🇮🇹 Italy: Sbrisolona Mantovana

A symbol of Mantuan pastry, sbrisolona (from the Mantuan word ‘brisa,’ meaning crumb) owes its name to the large and small crumbs that form when it is broken to be consumed. The cake was born in the Lombardy region in Northern Italy and is of peasant origins, as evidenced by the use of corn flour, a fundamental ingredient of the recipe introduced between the 1500s and 1600s. It was prepared for special occasions, such as the birth of a child or a promise of marriage, and then kept for a long time. Sbrisolona, as we know it today, was ennobled by the Gonzaga court, who enriched it by introducing sugar, spices and almonds. It is perfect at breakfast, as a snack, or to end a meal with a wonderful espresso.

“Sbrisolona reminds me of my youth and my grandmother. The scent of it coming out of the oven brings back fond memories of happy holidays with my family. You should all try it and it is not difficult to make.”

-Mariangela Zappia, Ambassador of Italy
For the full experience, play this traditional tune while prepping the recipe!

🇮🇹 Italy: Sbrisolona Mantovana—Italian Almond Crumble Cake

Servings 10
Prep Time 20 minutes
Cook Time 40 minutes


  • 1 ½ cups all-purpose flour
  • 1 ½ cups finely ground cornmeal
  • 3/4 cup softened butter
  • 5/8 cup granulated sugar + 1 tablespoon sugar
  • 2 egg yolks
  • 1 ¼ cups toasted almonds roughly chopped (reserve about 10 whole almonds for decoration)
  • 1/2 teaspoon vanilla extract
  • Zest of one lemon


  • Heat oven to 350° F.
  • Grease a baking pan with butter and set aside.
  • Mix the all-purpose flour, cornmeal, and chopped almonds in a bowl and set aside.
  • In another bowl, mix the softened butter and 5/8 cup of sugar.

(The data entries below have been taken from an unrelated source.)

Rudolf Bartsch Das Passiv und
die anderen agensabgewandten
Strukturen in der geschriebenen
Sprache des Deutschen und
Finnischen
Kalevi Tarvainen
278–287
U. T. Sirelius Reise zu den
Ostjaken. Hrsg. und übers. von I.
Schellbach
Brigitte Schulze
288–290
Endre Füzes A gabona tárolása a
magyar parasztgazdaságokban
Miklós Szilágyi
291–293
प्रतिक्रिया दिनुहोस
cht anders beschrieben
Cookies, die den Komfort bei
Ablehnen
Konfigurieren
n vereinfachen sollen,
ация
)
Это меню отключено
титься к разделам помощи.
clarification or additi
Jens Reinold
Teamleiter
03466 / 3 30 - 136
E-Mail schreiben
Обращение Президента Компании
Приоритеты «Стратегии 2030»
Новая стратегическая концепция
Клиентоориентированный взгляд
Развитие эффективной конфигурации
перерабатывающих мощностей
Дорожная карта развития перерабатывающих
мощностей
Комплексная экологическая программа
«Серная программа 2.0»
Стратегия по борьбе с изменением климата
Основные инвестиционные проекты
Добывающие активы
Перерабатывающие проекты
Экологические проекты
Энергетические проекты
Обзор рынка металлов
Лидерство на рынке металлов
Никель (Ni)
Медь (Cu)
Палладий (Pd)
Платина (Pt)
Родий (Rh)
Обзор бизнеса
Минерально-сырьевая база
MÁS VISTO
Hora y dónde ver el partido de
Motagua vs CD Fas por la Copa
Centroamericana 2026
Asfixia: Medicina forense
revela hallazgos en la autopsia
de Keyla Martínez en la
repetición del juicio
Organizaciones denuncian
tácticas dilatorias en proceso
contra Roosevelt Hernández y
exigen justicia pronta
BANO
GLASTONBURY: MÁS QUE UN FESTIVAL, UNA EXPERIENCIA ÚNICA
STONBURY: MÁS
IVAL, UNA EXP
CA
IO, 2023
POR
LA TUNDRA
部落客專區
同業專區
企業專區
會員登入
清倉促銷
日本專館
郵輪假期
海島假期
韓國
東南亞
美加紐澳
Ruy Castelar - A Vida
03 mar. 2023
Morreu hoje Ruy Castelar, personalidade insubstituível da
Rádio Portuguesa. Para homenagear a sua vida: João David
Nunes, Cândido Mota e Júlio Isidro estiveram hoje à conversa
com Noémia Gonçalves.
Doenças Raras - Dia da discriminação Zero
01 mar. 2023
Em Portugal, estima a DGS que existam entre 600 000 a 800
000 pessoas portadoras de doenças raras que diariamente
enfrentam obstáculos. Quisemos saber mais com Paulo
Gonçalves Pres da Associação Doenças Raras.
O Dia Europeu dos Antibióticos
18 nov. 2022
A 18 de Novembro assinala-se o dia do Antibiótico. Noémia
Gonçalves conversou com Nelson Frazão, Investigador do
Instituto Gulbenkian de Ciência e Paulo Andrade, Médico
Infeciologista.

Once blended, add the egg yolks, vanilla extract and lemon zest.
  • Lastly, add the flour mixture and knead until it clumps together.
  • Transfer it to the buttered pan and spread it out evenly, about one inch thick. Place the reserved whole almonds on top for decoration and sprinkle with a tablespoon of sugar.
  • Bake for about 40 minutes until golden brown. Let it cool completely before removing it from the pan in chunks, breaking it with your hands.